Continuation betting (c-betting) describes betting the flop as the pre-flop aggressor. As we discussed in the previous “theory fundamentals” article, there are typically two reasons to bet: for value, or as a bluff. This is no different when c-betting.

Some people use “c-bet” to describe the times the pre-flop aggressor is bluffing on the flop, but this is the incorrect use of the term. The only distinction between a c-bet and any other bet, is that a c-bet must be from the player with the pre-flop initiative. This player is therefore representing a stronger hand than those who made a passive action pre-flop.


Why should you c-bet?

A lot of weaker and less-experienced players will call pre-flop to see if they hit, then fold if they don’t connect. Considering that the odds of flopping at least a pair from two non-pair hole cards is 32.1% (roughly a third of the time) this makes c-betting versus these types of players hugely profitable.

That sounds great, right? So why not c-bet literally every flop and win two-thirds of the time?

C-betting 100% as a default strategy?

What if we could raise every hand and c-bet every flop, because we somehow knew our opponent was going to fold if they missed? This would work just fine as a strategy versus a complete buffoon, but the reality is that most people would quickly realise what we were up to. They could then adjust their strategy, and check-raise 100% as their default play. Then we would be on the back foot and would be the one folding two-thirds of the time, having now lost an additional bet.

Once we realised they were check-raising us 100% of the time, we could 3-bet them 100% of the time, and so on and so forth down this ridiculous rabbit hole until every flop became a 5-bet free-for-all. To avoid this sort of expensive silliness, the better poker players spend time developing a well-balanced c-bet strategy. Once you have a solid baseline strategy in place, then you can make deviations if you think that will yield more positive results.


How often should I c-bet?

The beauty of the c-bet is that, even when your opponent knows exactly what we’re doing, it’s hard for them to defend versus a well-balanced strategy (which only further reiterates the importance of having the pre-flop initiative.)

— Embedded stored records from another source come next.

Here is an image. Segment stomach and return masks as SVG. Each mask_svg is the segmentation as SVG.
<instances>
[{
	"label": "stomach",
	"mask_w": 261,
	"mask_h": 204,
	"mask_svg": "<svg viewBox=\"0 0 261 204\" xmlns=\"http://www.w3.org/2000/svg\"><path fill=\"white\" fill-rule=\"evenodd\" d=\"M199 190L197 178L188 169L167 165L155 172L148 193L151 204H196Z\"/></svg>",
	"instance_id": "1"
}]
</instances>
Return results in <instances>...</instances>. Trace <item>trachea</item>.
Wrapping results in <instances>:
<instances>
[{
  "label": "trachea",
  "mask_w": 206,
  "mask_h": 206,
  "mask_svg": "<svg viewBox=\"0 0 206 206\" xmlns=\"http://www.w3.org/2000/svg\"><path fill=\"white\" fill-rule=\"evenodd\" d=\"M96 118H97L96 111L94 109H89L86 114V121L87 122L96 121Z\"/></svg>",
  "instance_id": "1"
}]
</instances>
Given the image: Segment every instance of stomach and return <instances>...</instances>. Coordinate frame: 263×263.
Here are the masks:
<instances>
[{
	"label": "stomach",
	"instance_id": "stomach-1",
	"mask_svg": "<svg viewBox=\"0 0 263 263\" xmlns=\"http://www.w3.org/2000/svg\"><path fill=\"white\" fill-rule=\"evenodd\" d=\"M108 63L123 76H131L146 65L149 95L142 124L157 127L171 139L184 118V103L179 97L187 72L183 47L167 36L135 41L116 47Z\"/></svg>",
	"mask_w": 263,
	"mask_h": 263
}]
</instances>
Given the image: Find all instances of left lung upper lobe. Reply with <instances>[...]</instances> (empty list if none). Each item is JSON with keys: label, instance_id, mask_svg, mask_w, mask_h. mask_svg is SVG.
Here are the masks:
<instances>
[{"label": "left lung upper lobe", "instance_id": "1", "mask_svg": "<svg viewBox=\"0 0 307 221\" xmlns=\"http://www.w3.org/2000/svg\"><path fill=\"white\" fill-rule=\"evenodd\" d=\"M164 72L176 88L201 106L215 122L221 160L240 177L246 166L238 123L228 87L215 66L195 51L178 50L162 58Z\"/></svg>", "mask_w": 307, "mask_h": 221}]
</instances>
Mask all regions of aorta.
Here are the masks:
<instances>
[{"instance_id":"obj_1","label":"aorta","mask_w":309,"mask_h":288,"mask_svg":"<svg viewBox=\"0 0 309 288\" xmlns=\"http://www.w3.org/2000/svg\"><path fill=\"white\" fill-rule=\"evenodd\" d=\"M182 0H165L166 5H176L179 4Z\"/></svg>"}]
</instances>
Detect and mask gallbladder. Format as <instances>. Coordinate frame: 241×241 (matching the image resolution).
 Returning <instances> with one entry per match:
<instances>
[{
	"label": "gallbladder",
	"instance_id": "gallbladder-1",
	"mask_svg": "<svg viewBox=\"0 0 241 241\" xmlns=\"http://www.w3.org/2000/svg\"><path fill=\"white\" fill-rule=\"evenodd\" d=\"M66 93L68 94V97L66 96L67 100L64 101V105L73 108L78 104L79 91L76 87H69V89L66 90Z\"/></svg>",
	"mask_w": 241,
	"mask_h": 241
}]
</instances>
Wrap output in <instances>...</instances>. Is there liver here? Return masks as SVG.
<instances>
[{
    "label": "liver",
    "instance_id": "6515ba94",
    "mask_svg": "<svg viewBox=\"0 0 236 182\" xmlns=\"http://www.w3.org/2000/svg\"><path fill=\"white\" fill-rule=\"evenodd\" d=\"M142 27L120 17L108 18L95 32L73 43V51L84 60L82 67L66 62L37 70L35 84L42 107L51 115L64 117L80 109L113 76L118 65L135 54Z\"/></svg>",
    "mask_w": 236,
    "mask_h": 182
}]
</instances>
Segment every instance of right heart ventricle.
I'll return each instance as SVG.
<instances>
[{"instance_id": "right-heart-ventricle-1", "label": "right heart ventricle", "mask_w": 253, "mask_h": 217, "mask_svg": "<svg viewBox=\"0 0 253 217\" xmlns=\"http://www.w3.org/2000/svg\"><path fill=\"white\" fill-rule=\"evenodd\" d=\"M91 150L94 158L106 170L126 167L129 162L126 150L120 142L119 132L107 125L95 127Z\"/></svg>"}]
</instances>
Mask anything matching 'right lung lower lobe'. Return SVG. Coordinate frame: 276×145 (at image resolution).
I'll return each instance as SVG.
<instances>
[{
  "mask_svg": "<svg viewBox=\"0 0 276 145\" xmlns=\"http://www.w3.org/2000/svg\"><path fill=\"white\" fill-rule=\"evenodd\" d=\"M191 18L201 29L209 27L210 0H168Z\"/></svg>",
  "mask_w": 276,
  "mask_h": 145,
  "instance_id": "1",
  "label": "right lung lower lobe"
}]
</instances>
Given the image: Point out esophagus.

The tricky bit is that our c-bet strategy is going to have to change slightly based on a variety of factors, including the texture of the flop, how well our overall range connects with the flop and whether or not we are in position.

In general, the more of a range advantage we have versus our opponent, the more frequently we should c-bet. Also, we should look to c-bet more frequently when in position, as we don’t need to protect our check range as vigilantly as we do when playing out of position.


How do I size my continuation bets?

As a default strategy, we should c-bet bigger with a polarised range (a polarised range contains our strongest hands with some bluffs to balance, and no medium-strength hands.) This will ensure we extract more value with our good hands and will maximise our fold equity when bluffing.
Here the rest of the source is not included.